(Stored data)
__________

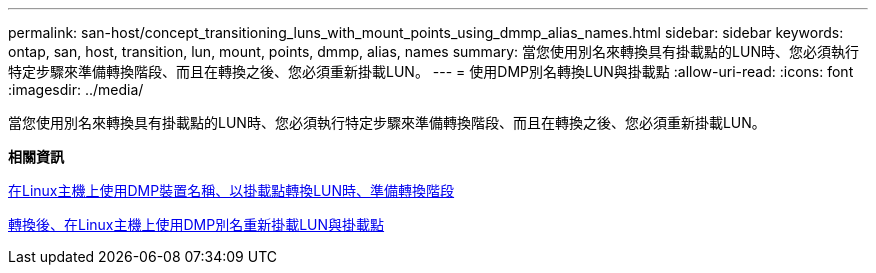 ---
permalink: san-host/concept_transitioning_luns_with_mount_points_using_dmmp_alias_names.html 
sidebar: sidebar 
keywords: ontap, san, host, transition, lun, mount, points, dmmp, alias, names 
summary: 當您使用別名來轉換具有掛載點的LUN時、您必須執行特定步驟來準備轉換階段、而且在轉換之後、您必須重新掛載LUN。 
---
= 使用DMP別名轉換LUN與掛載點
:allow-uri-read: 
:icons: font
:imagesdir: ../media/


[role="lead"]
當您使用別名來轉換具有掛載點的LUN時、您必須執行特定步驟來準備轉換階段、而且在轉換之後、您必須重新掛載LUN。

*相關資訊*

xref:task_preparing_for_cutover_when_transitioning_luns_with_mounts_using_dmmp_aliases_on_linux_hosts.adoc[在Linux主機上使用DMP裝置名稱、以掛載點轉換LUN時、準備轉換階段]

xref:task_remounting_luns_with_mount_point_using_dmmp_alias_name_on_linux_hosts_after_transition.adoc[轉換後、在Linux主機上使用DMP別名重新掛載LUN與掛載點]
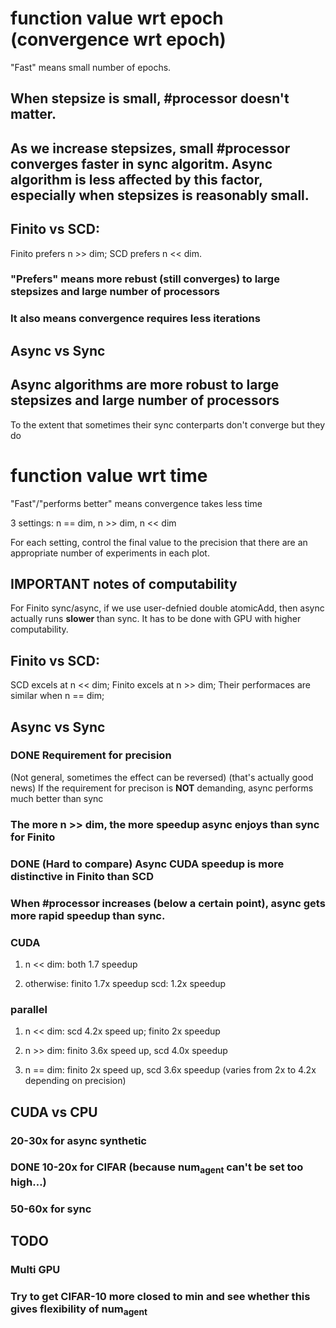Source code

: * function value wrt epoch (convergence wrt epoch)
"Fast" means small number of epochs.
** When stepsize is small, #processor doesn't matter.
   
** As we increase stepsizes, small #processor converges faster in sync algoritm. Async algorithm is less affected by this factor, especially when stepsizes is reasonably small.

** Finito vs SCD:  
Finito prefers n >> dim; SCD prefers n << dim.
*** "Prefers" means more rebust (still converges) to large stepsizes and large number of processors
*** It also means convergence requires less iterations

** Async vs Sync
** Async algorithms are more robust to large stepsizes and large number of processors
To the extent that sometimes their sync conterparts don't converge but they do


* function value wrt time
"Fast"/"performs better" means convergence takes less time

3 settings: n == dim, n >> dim, n << dim

For each setting, control the final value to the precision that there
are an appropriate number of experiments in each plot.

** *IMPORTANT* notes of computability 
For Finito sync/async, if we use user-defnied double atomicAdd, then
async actually runs *slower* than sync. It has to be done with GPU
with higher computability.

** Finito vs SCD: 
SCD excels at n << dim;
Finito excels at n >> dim;
Their performaces are similar when n == dim;

** Async vs Sync
*** DONE Requirement for precision
(Not general, sometimes the effect can be reversed) (that's actually
good news) If the requirement for precison is *NOT* demanding, async
performs much better than sync
*** The more n >> dim, the more speedup async enjoys than sync for Finito
*** DONE (Hard to compare) Async CUDA speedup is more distinctive in Finito than SCD 
*** When #processor increases (below a certain point), async gets more rapid speedup than sync.
*** CUDA
**** n << dim: both 1.7 speedup
**** otherwise: finito 1.7x speedup scd: 1.2x speedup 
*** parallel
**** n << dim: scd 4.2x speed up; finito 2x speedup
**** n >> dim: finito 3.6x speed up, scd 4.0x speedup
**** n == dim: finito 2x speed up, scd 3.6x speedup (varies from 2x to 4.2x depending on precision)


** CUDA vs CPU
*** 20-30x for async synthetic
*** DONE 10-20x for CIFAR (because num_agent can't be set too high...)
*** 50-60x for sync


** TODO

*** Multi GPU

*** Try to get CIFAR-10 more closed to min and see whether this gives flexibility of num_agent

__________

REQUIREMENT = Locate the lines above that hold the word "adoc". Show every one of them.

EXPECTED OUTPUT =
xref:task_preparing_for_cutover_when_transitioning_luns_with_mounts_using_dmmp_aliases_on_linux_hosts.adoc[在Linux主機上使用DMP裝置名稱、以掛載點轉換LUN時、準備轉換階段]
xref:task_remounting_luns_with_mount_point_using_dmmp_alias_name_on_linux_hosts_after_transition.adoc[轉換後、在Linux主機上使用DMP別名重新掛載LUN與掛載點]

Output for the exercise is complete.